Grayson just smirked.

“Besides, I only date other lawyers, not a literal widow with twenty cats. I need someone who understands me.”

Moose, riding on the back of one of the Dalmatians, meowed at me.

“Don’t want to be a stepfather?” Only someone who had known Grayson as long as I had would detect the undercurrent of humor. “Also didn’t the last lawyer you dated dump you because her dad was mad you didn’t go to Yale?”

“Maybe.”

We walked in silence for a moment.

“Emmie Dawson doesn’t seem like the murdering type,” Grayson said.

“They never do.”

We headed past a stall selling Christmas ornaments made out of beer cans.

“You don’t think she did it?” Grayson asked after a moment.

“If it goes to trial, I could make a good case that it was someone else.”

“Who?”

“Not sure yet. Small towns aren’t like the city. People hold grudges. The motive could be as simple as someone said something mean to someone in high school, and they finally got revenge.”

“Then you’re suspect number one.”

“Fuck off.” I elbowed my friend.

There was a skit underway at the stage in the center of the market. The children were acting out the gruesome cupcake murder. One little boy took a large bite out of a cupcake then convulsed dramatically. Then the grim reaper solemnly came out and took him away. The kids linked hands and bowed to applause.

“What kind of wholesome small-town event is this?” Grayson hissed in my ear.

The grandmaster of the Christmas market blared into a megaphone, “Stay tuned for part two of theCupcake Murdersnext week, folks. And now on to the raffle.”

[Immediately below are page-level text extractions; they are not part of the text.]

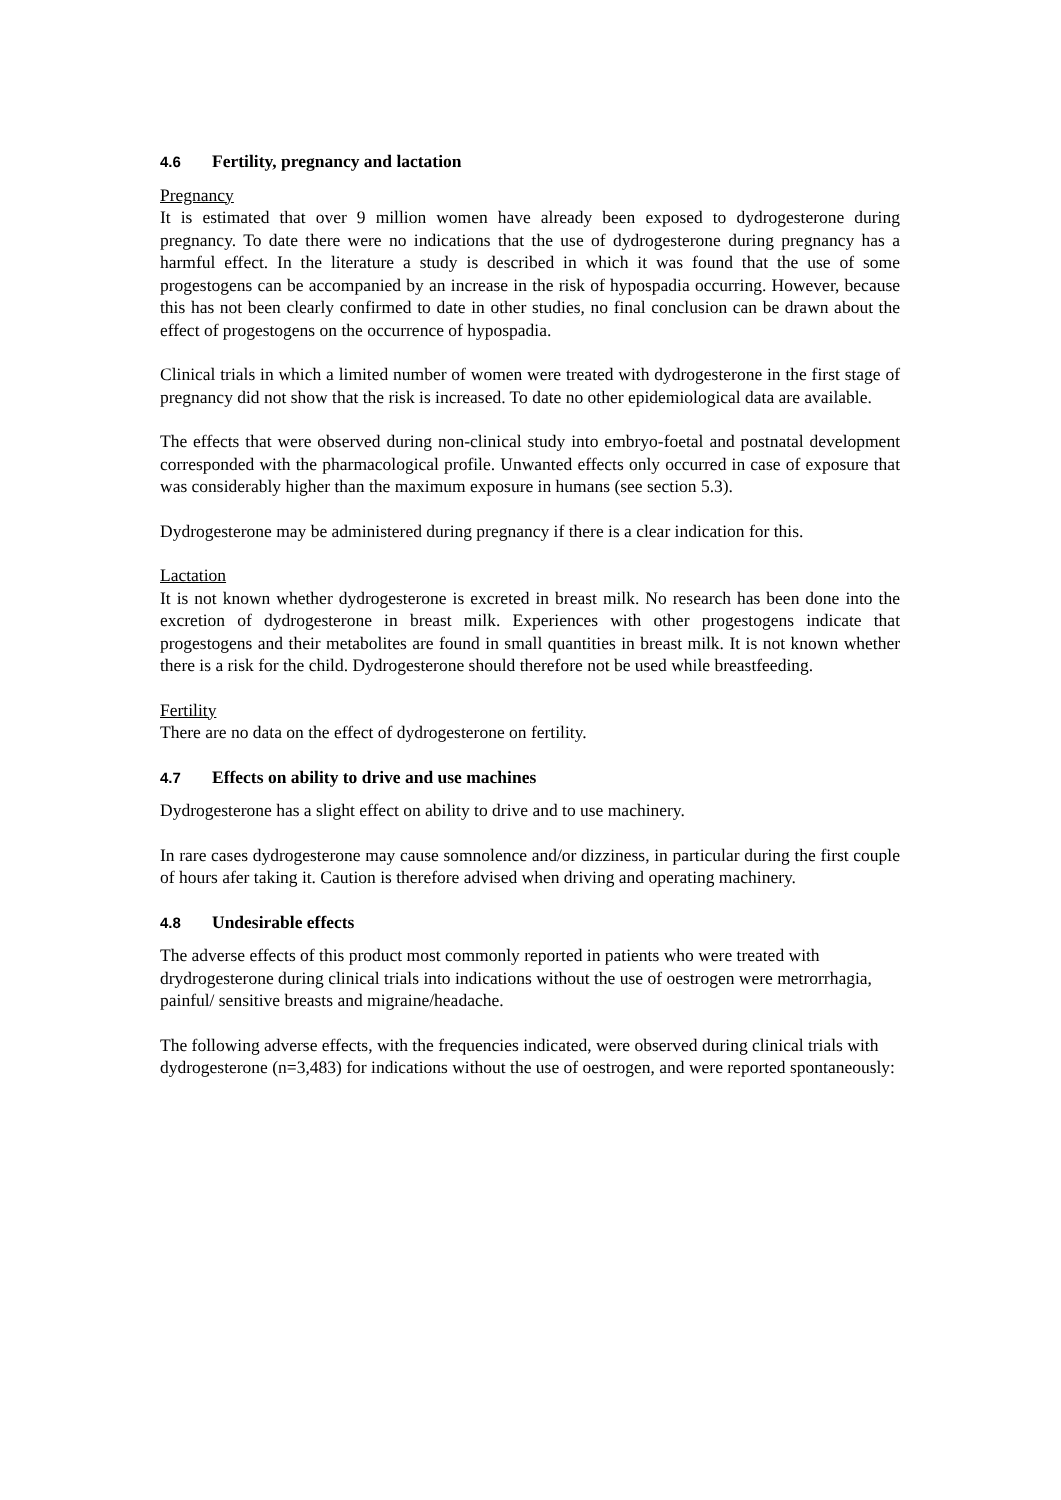4.6 Fertility, pregnancy and lactation
Pregnancy
It is estimated that over 9 million women have already been exposed to dydrogesterone during pregnancy. To date there were no indications that the use of dydrogesterone during pregnancy has a harmful effect. In the literature a study is described in which it was found that the use of some progestogens can be accompanied by an increase in the risk of hypospadia occurring. However, because this has not been clearly confirmed to date in other studies, no final conclusion can be drawn about the effect of progestogens on the occurrence of hypospadia.
Clinical trials in which a limited number of women were treated with dydrogesterone in the first stage of pregnancy did not show that the risk is increased. To date no other epidemiological data are available.
The effects that were observed during non-clinical study into embryo-foetal and postnatal development corresponded with the pharmacological profile. Unwanted effects only occurred in case of exposure that was considerably higher than the maximum exposure in humans (see section 5.3).
Dydrogesterone may be administered during pregnancy if there is a clear indication for this.
Lactation
It is not known whether dydrogesterone is excreted in breast milk. No research has been done into the excretion of dydrogesterone in breast milk. Experiences with other progestogens indicate that progestogens and their metabolites are found in small quantities in breast milk. It is not known whether there is a risk for the child. Dydrogesterone should therefore not be used while breastfeeding.
Fertility
There are no data on the effect of dydrogesterone on fertility.
4.7 Effects on ability to drive and use machines
Dydrogesterone has a slight effect on ability to drive and to use machinery.
In rare cases dydrogesterone may cause somnolence and/or dizziness, in particular during the first couple of hours afer taking it. Caution is therefore advised when driving and operating machinery.
4.8 Undesirable effects
The adverse effects of this product most commonly reported in patients who were treated with drydrogesterone during clinical trials into indications without the use of oestrogen were metrorrhagia, painful/ sensitive breasts and migraine/headache.
The following adverse effects, with the frequencies indicated, were observed during clinical trials with dydrogesterone (n=3,483) for indications without the use of oestrogen, and were reported spontaneously: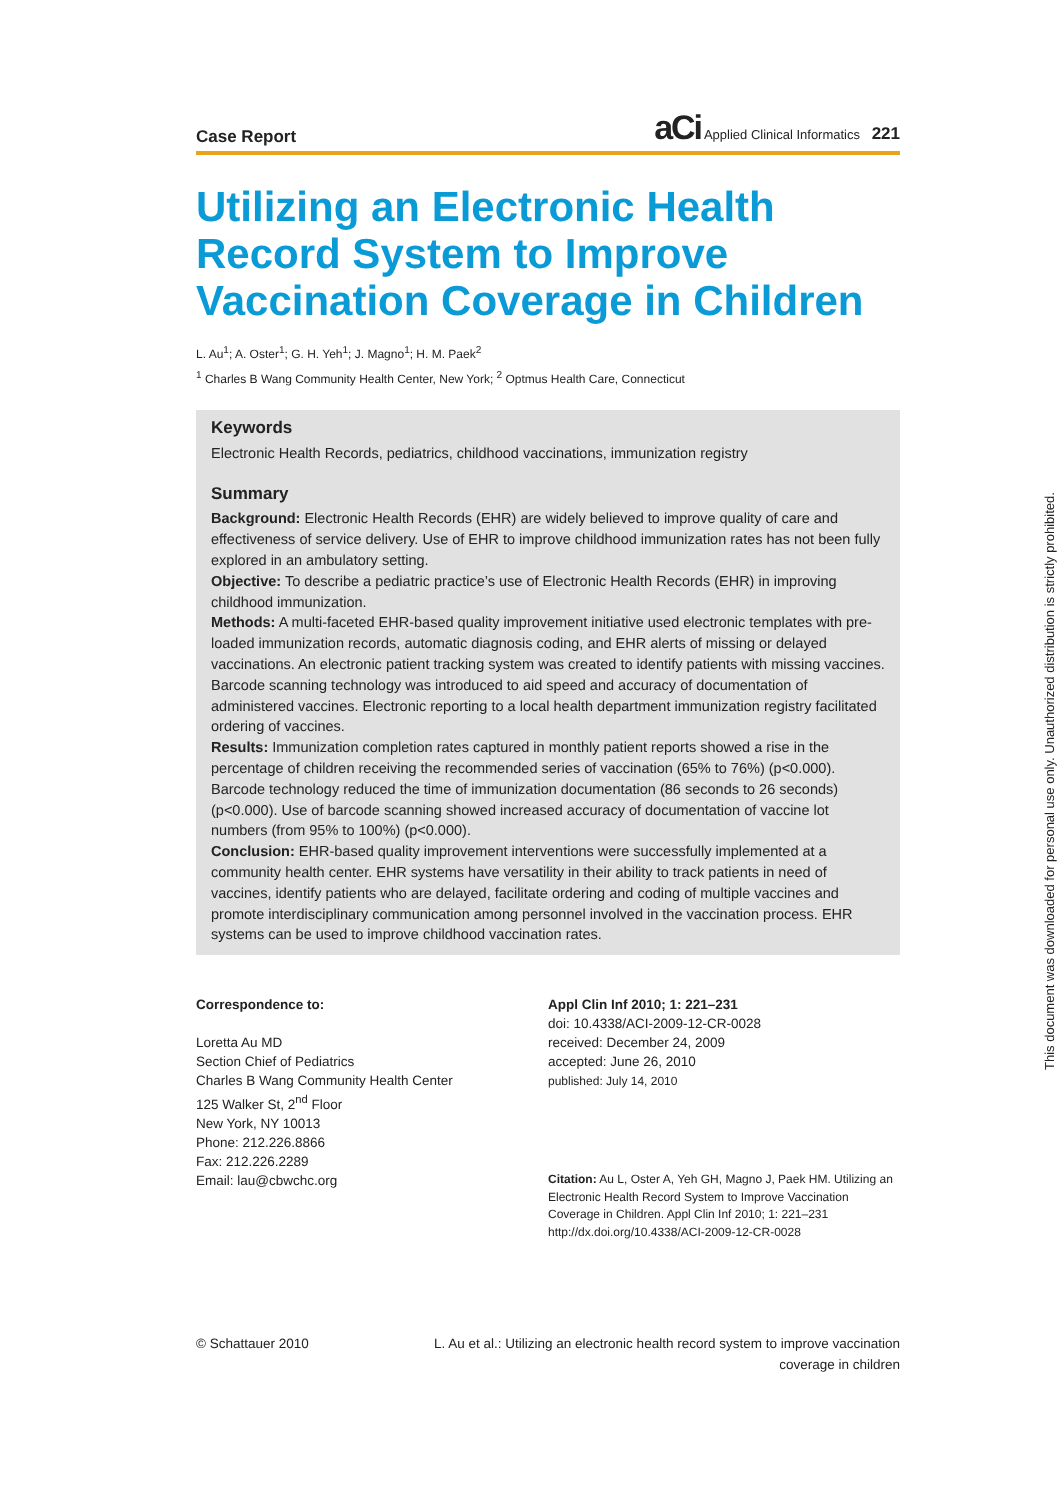Case Report aCi Applied Clinical Informatics 221
Utilizing an Electronic Health Record System to Improve Vaccination Coverage in Children
L. Au<sup>1</sup>; A. Oster<sup>1</sup>; G. H. Yeh<sup>1</sup>; J. Magno<sup>1</sup>; H. M. Paek<sup>2</sup>
<sup>1</sup> Charles B Wang Community Health Center, New York; <sup>2</sup> Optmus Health Care, Connecticut
Keywords
Electronic Health Records, pediatrics, childhood vaccinations, immunization registry
Summary
Background: Electronic Health Records (EHR) are widely believed to improve quality of care and effectiveness of service delivery. Use of EHR to improve childhood immunization rates has not been fully explored in an ambulatory setting.
Objective: To describe a pediatric practice’s use of Electronic Health Records (EHR) in improving childhood immunization.
Methods: A multi-faceted EHR-based quality improvement initiative used electronic templates with pre-loaded immunization records, automatic diagnosis coding, and EHR alerts of missing or delayed vaccinations. An electronic patient tracking system was created to identify patients with missing vaccines. Barcode scanning technology was introduced to aid speed and accuracy of documentation of administered vaccines. Electronic reporting to a local health department immunization registry facilitated ordering of vaccines.
Results: Immunization completion rates captured in monthly patient reports showed a rise in the percentage of children receiving the recommended series of vaccination (65% to 76%) (p<0.000). Barcode technology reduced the time of immunization documentation (86 seconds to 26 seconds) (p<0.000). Use of barcode scanning showed increased accuracy of documentation of vaccine lot numbers (from 95% to 100%) (p<0.000).
Conclusion: EHR-based quality improvement interventions were successfully implemented at a community health center. EHR systems have versatility in their ability to track patients in need of vaccines, identify patients who are delayed, facilitate ordering and coding of multiple vaccines and promote interdisciplinary communication among personnel involved in the vaccination process. EHR systems can be used to improve childhood vaccination rates.
Correspondence to:
Loretta Au MD
Section Chief of Pediatrics
Charles B Wang Community Health Center
125 Walker St, 2<sup>nd</sup> Floor
New York, NY 10013
Phone: 212.226.8866
Fax: 212.226.2289
Email: lau@cbwchc.org
Appl Clin Inf 2010; 1: 221–231
doi: 10.4338/ACI-2009-12-CR-0028
received: December 24, 2009
accepted: June 26, 2010
published: July 14, 2010
Citation: Au L, Oster A, Yeh GH, Magno J, Paek HM. Utilizing an Electronic Health Record System to Improve Vaccination Coverage in Children. Appl Clin Inf 2010; 1: 221–231
http://dx.doi.org/10.4338/ACI-2009-12-CR-0028
© Schattauer 2010 L. Au et al.: Utilizing an electronic health record system to improve vaccination coverage in children
This document was downloaded for personal use only. Unauthorized distribution is strictly prohibited.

Grayson handed me a scrap of paper and shifted the dog leashes to his other hand. “I bought you a raffle ticket.”

“Only tourists buy raffle tickets.”

“Don’t those people live here?” Grayson nodded. Oakley and Beatrice were close to the front of the crowd, giving flowers to the kids who had just finished the play, many of them little blond doppelgangers of their older, more obnoxious Svensson siblings.

“Don’t let them see us,” I hissed as the brothers collected the kids.

“Too late.”

Garret, a blond man, locked in on us. He sneered, “Why aren’t you at work? Don’t you have a contract you’re supposed to be finishing for us?”

One of his little brothers flung himself down to the ground and bit Garrett’s shoe. “I didn’t get a cupcake!”

“I just have to thank you and your brothers for putting this together, Garrett,” Oakley said, sobbing, wearing a big black hat.

Beatrice handed her a handkerchief.

“It is so comforting in my time of need to see people care about Brooks’s murder.”